Wenren Wu-shuang, “Neden bunu mezhebinize, Skyword mezhebine bir hediye olarak sunmuyorsunuz? Skyword mezhebinin hafifçe yararlanabileceğine inanıyorum.
“Hmmm, söyleyemem, Lass, öngörü neredeyse benimkine yetişiyor.” Qing Shui başını çevirdi ve kafasına Wenren Wu-shuang'ı patlatmak isteyerek elini uzattı. Ancak, güzel saçlarının bağlandığını ve bunu yapamadığını görünce, bunun yerine garip bir şekilde gülümsedi.
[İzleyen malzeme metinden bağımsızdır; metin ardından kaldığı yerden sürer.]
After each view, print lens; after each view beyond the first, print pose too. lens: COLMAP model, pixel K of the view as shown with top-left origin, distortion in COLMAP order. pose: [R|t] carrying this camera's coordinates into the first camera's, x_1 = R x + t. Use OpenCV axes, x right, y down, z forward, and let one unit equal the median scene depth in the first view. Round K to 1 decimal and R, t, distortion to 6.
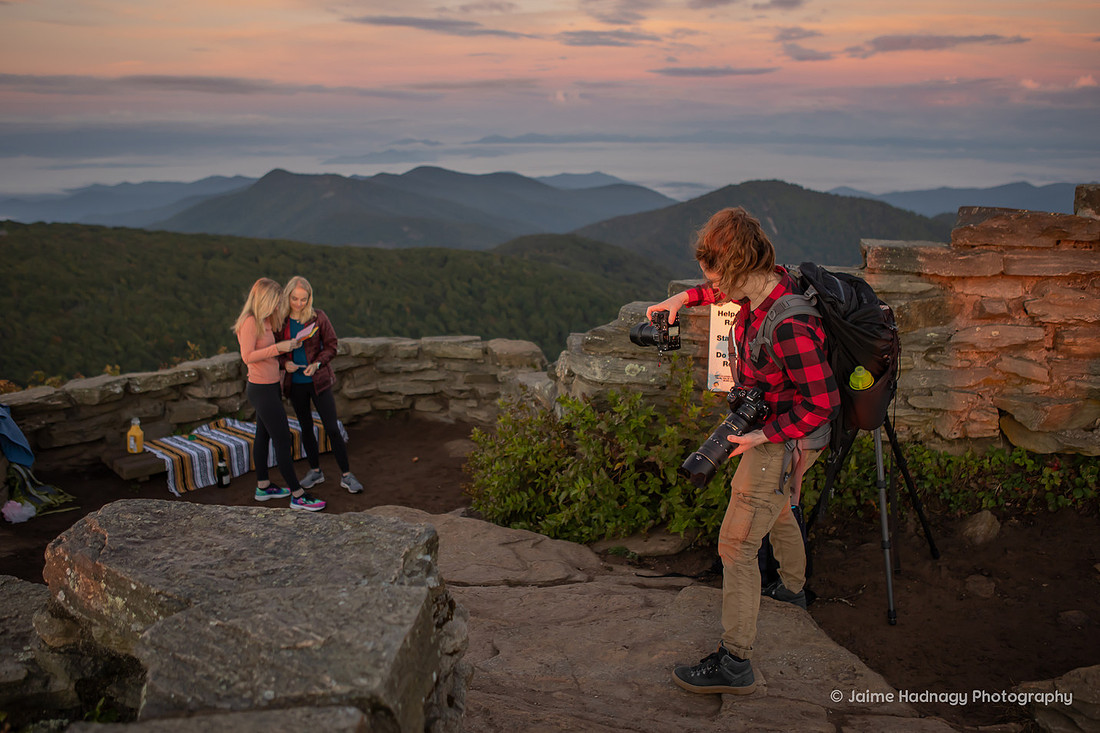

Wenren Wu-Shuang, Qing Shui'nin komik eylemleriyle eğlendirildi. Qing Shui'nin utanç duyduğunu görmekten zevk alıyordu.
“Qing Shui, toplam beş altın halka yılan meyvesi var. Bir tane aldım ve kız kardeşim için bir tane terk edeceğim. Kalan üçüne gelince, onu teyzeye verebilirsin ve onlara, mmm, kızınızın annesine de vermeniz gerekecek.” Bunu söyledikten sonra Wenren Wu-Shuang, Qing Shui'ye bakarken parlak bir şekilde gülümsedi.
Qing Shui kurnaz Wenren Wu-Shuang'a baktı. Böyle sevimli bir tarafı göstermesi nadirdi. Akıllı ve olgun bir kadın, bu kadar sevimli görünüm gösterdiklerinde daha da çekici olurdu.
“Kız kardeşin için bir Xiantian altın peleti almayı mı düşünüyorsun?” Qing Shui, Wenren Wu-Shuang'ın Xiantian Golden Pellet hakkında konuştuklarında sahip olduğu umudunu hatırladı. Xiantian Golden Pellet onun için bir faydası yoktu, bu yüzden kız kardeşi için olduğunu tahmin etmişti.
“Evet, o bana en yakın olanı. Ebeveynlerimiz artık etrafta olmadığında, genç yaşlarına rağmen, beni tuttu ve üç yıl boyunca ısrar etti. Bir zamanlar beni terk etmeyi düşünmedi. Şimdi Xiantian'a ulaştığım için, umarım kız kardeşim çok uzun bir süre benimle olabilir!”
“Güven bana, bunu bana bırak!” Qing Shui ciddiye dedi.
“Mmm, sana güveniyorum!” Qing Shui'ye bakarken nazikçe gülümseyerek gülümsemesi çok sıcak ve sakindi!
“O zaman bu çekirdeği gelecekte simya için kullanılacak tutacağım! Umarım aldırmazsın!”
“Bunların hepsi senin, benimle tartışmaya gerek yok. Hala çok kibar olduğumu söyledin. Ya kendin?” Wenren Wu-Shuang ekşi bir şekilde cevap verdi, çiçek yaprakları gibi güzel dudakları hafifçe surat. Bu küçük eğrinin nefes kesici bir güzelliği vardı.
Gündüz seyahat ettiler ve geceleri dinlendiler. Sonunda, yarım ay içinde Hundred Miles City'ye döndüler!
Qing Shui'nin geri döndüğünü duyan Mingyue Gelou'nun zarif figürü, küçük kızını taşırken bir annenin saflığıyla kutsal bir güzellik yayıyordu. “Babacığım!” Küçük kız aşağı inmek için mücadele etti ve bağırırken Qing Shui'ye doğru koştu!